Marceline Desbordes-Valmore - Stefan Zweig

· 631 mots · Temps de lecture 3min
« Mon secret, c'est un nom. »

La dernière amie de Marceline Desbordes-Valmore est une certaine Pauline Duchambge. C'est Pauline qui m'a offert ce petit « Marceline » de Stefan Zweig, que je ne connaissais pas, publié en 1927 et traduit en 1945. J'ai aussi près de moi les lettres de Pauline Fourès à Napoléon, et l'un des souvenirs qui me revient de la Peau de Chagrin est celui de cette pauvre Pauline, seule dans une mansarde parisienne, avec qui mon coeur d'enfant pleurait. Drôle de connexion secrète entre l'enfance et la misère, sensibilité commune à la vulgarité et à l'arbitraire.

Continuons avec les prénoms : ma fille s'est appelée Marceline pendant les dix premières minutes de sa vie, puis Félicie. Le second prénom de Marceline est « Félicité » – et son frère s'appelle Félix. Du premier amant de Marceline, nous n'avons qu'un prénom, « Olivier », et les biographes cherchent encore à découvrir son identité, avec pour seuls indices ces mots de la poétesse :

Ton nom...
Tu sais que dans mon nom le ciel daigne l'écrire »

… et ailleurs :

On ne peut m'appeler, sans te jeter vers moi,
Car depuis mon baptême il m'enlace avec toi.

Tous ces prénoms m'enlacent aussi, d'une certaine façon : Marceline, Félicie, Pauline, Sarah – « Sarah » est le titre d'une nouvelle de Marceline.

Je me revois, j'ai huit ou neuf ans, et le monsieur en face de moi, assis au second rang, me demande ce que je vais réciter. La scène de théâtre est assez élevée, je surplombe mon interlocuteur et je réponds timidement : « Les roses de Saadi ». Qu'est-ce qu'un petit garçon peut comprendre à ces vers pleins de volupté ? Pourtant j'aimais ces mots et leur musique ; prononcer « Saadi » fait l'effet d'un sésame, et les portes s'entrouvrent, même pour l'enfant que j'étais, sur un océan rouge, une vague étrange, une robe embaumée, aussi sacrée que le Saint-Suaire. Le mot « embaumé » me rappelait la mort : je voyais les cadavres de fleur, j'imaginais leur parfum, toujours signe d'absence, je sentais un lien obscur entre l'amour et l'abandon.

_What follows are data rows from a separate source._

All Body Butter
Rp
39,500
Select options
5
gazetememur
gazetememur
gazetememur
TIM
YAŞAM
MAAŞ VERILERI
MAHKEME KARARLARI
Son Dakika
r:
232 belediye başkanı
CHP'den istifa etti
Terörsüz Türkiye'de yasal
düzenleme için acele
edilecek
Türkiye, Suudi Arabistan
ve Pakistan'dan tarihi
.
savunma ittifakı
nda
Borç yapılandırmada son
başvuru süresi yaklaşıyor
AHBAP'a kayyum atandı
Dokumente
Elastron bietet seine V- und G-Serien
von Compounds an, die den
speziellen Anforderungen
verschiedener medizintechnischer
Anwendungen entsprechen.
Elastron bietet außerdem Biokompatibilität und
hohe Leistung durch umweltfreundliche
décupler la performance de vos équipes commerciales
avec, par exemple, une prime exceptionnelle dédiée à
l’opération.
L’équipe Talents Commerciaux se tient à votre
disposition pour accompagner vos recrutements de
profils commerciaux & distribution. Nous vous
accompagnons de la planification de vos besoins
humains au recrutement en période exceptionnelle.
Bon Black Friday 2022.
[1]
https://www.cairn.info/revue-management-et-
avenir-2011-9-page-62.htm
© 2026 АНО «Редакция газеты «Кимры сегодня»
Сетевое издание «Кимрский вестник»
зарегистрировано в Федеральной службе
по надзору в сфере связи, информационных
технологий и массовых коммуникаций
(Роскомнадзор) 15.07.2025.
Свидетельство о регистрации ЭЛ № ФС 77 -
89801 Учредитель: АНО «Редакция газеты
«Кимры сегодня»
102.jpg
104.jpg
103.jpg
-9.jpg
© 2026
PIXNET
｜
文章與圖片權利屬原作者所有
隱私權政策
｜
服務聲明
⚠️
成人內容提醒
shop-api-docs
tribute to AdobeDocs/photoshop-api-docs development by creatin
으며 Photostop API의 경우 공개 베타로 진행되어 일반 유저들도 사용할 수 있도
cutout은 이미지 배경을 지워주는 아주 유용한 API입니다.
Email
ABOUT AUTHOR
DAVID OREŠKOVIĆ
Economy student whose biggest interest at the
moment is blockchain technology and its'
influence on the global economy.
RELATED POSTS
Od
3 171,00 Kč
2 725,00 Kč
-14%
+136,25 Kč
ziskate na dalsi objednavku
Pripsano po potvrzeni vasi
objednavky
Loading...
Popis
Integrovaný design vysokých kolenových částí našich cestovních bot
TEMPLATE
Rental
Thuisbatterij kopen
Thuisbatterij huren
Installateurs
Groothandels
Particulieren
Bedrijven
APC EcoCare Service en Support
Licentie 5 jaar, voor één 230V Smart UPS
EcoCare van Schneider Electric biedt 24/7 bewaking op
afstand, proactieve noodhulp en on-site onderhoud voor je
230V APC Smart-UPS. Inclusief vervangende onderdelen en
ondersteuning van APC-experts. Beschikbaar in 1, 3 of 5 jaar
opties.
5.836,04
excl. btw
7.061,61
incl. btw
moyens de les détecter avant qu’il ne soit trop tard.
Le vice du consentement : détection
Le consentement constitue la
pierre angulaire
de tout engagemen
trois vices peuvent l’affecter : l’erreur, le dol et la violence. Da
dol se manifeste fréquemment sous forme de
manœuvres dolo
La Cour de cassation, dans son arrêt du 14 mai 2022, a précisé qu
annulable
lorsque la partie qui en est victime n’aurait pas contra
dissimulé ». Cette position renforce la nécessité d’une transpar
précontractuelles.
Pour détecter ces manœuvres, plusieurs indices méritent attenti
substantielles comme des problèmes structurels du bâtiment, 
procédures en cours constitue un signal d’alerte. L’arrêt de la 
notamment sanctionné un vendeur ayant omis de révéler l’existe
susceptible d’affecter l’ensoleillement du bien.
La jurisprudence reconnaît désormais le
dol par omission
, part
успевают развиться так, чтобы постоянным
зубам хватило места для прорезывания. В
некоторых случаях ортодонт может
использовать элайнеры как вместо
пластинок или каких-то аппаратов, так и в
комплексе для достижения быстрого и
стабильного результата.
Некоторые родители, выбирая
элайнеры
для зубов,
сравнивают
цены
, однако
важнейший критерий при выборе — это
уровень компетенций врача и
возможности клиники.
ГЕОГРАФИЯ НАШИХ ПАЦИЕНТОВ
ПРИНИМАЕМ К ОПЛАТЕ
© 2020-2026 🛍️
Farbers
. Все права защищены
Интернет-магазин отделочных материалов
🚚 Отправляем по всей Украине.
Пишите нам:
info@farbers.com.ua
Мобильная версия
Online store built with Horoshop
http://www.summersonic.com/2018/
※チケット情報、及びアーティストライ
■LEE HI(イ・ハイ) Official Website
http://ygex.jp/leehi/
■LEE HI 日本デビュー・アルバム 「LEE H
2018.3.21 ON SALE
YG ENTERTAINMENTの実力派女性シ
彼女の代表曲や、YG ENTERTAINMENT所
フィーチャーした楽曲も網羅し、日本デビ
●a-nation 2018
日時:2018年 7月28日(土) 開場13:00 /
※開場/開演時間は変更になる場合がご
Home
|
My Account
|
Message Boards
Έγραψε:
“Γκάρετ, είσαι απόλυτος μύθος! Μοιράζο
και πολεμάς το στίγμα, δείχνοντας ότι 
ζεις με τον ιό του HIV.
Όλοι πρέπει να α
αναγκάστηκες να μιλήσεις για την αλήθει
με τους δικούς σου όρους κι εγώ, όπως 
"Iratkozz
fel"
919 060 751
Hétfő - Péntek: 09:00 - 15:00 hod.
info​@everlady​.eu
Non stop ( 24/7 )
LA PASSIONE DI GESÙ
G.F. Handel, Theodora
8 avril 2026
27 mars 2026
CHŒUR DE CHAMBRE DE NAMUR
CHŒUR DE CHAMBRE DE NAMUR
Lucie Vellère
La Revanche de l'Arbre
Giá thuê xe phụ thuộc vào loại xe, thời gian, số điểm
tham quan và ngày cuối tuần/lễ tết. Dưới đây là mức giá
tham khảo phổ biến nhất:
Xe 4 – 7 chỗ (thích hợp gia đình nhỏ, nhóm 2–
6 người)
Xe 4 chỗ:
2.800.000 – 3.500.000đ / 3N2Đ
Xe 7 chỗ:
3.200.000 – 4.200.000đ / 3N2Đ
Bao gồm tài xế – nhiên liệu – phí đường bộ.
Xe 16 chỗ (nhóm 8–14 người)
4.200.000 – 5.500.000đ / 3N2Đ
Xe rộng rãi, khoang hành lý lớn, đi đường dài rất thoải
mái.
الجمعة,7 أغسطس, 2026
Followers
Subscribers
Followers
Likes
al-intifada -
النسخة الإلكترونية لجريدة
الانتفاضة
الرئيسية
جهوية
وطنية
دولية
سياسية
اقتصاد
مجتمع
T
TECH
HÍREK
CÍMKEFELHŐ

C'est ma mère qui m'avait récité les premier vers, et je la revois cherchant les autres dans la bibliothèque. Elle faisait souvent ça : le vague souvenir d'une phrase ou d'une émotion l'attirait vers les livres de mes étagères, et si par chance elle tombait sur le passage chéri, elle déclamait pour elle-même et son public imaginaire, un public conquis, et elle renouait, devant son public, avec des sensations et des émois passés, sans crainte aucune du pathétique. Elle fouillait rapidement les autres pages, se rappelait qu'elle avait tout oublié, et refermait la parenthèse avant de me border pour la nuit. Quand elle remettait l'ouvrage à sa place, j'étais investi d'une mission, j'allais chercher ses souvenirs, lisais avec ses yeux, et mon coeur simulait des retrouvailles émues au coin des phrases apparemment importantes. J'ai écrit mes premiers vers ainsi, comme dictés par les souvenirs imaginaires des personnes que j'aime.

Saadi est le poème de la volupté maternelle. D'un désir d'être mère qui part des entrailles et se jette dans l'infini, la mer, couleur d'amour et de sang.

Marceline est un miracle de musique et d'amour. Ce livre lui rend un hommage un peu désuet, candidement enthousiaste, mais sincère. Et il m'aura fait découvrir ces vers où se résume la modestie, la tendresse et la limpidité des vers de Marceline :

Je suis trop buissonnière et ce n'est pas aux champs
Qu'il faut apprendre à moduler ses chants,
Il faut, ce qui me manque, une sévère école
Pour livrer sa pensée au vent de la parole.

Je vous mets au défi d'oublier ce dernier vers :

Pour livrer sa pensée au vent de la parole.